WHAT THIS TASK INVOLVES: Start at the top of the records and, please, print each line exactly through the line that contains "8: (495, 77)", leaving out all pictures.

Stored data:
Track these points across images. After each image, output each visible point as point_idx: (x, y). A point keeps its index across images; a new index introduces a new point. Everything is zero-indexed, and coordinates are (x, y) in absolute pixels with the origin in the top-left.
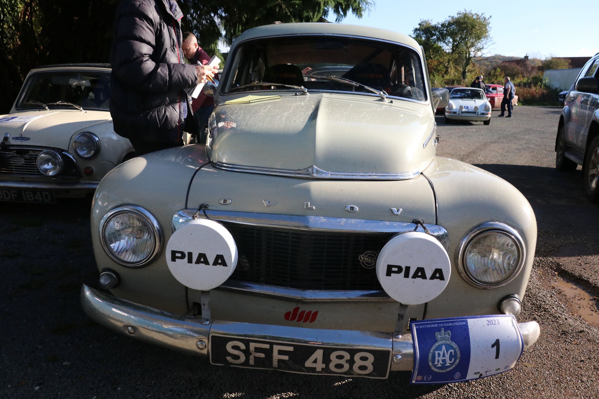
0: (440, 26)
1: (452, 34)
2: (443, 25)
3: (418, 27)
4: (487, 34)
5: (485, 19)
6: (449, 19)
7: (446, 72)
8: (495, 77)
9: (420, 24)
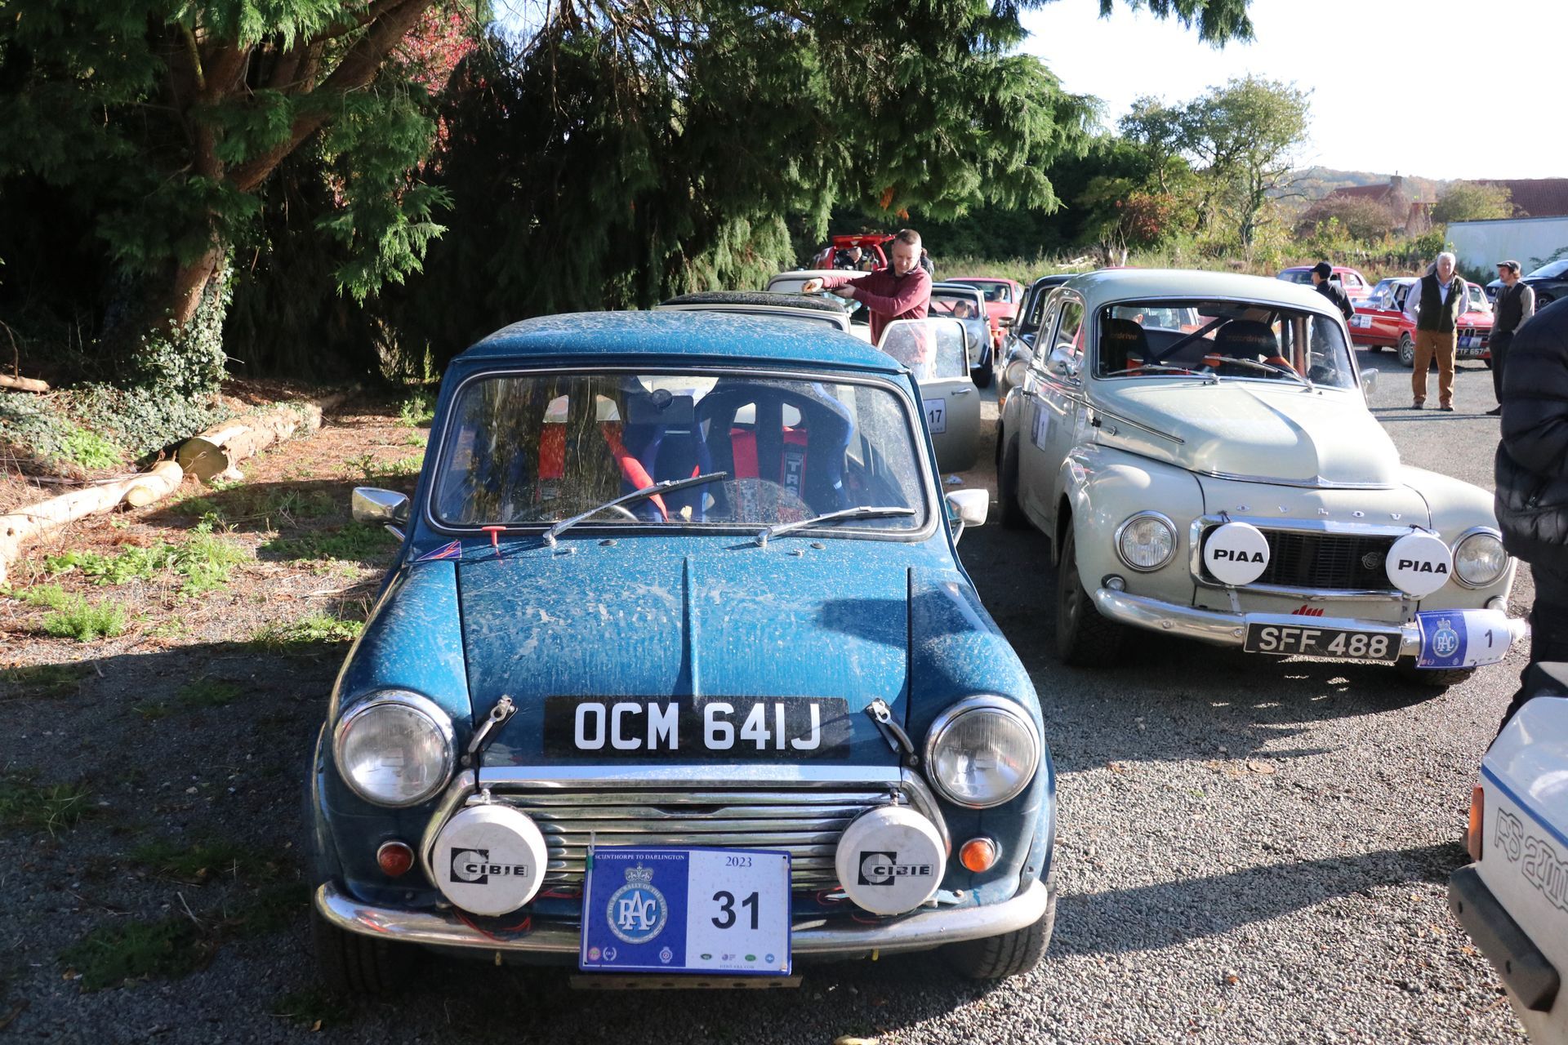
0: (1185, 110)
1: (1217, 132)
2: (1192, 108)
3: (1131, 112)
4: (1304, 132)
5: (1298, 94)
6: (1210, 95)
7: (1201, 224)
8: (1326, 239)
9: (1134, 106)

EXPECTED OUTPUT:
Track these points across images. After each image, output each visible point as point_idx: (x, y). A point keeps its index across images; a new index introduces a new point. Everything is zero-indexed, and coordinates are (x, y) in absolute pixels with the origin in the top-left.
0: (440, 26)
1: (452, 34)
2: (443, 25)
3: (418, 27)
4: (487, 34)
5: (485, 19)
6: (449, 19)
7: (446, 72)
8: (495, 77)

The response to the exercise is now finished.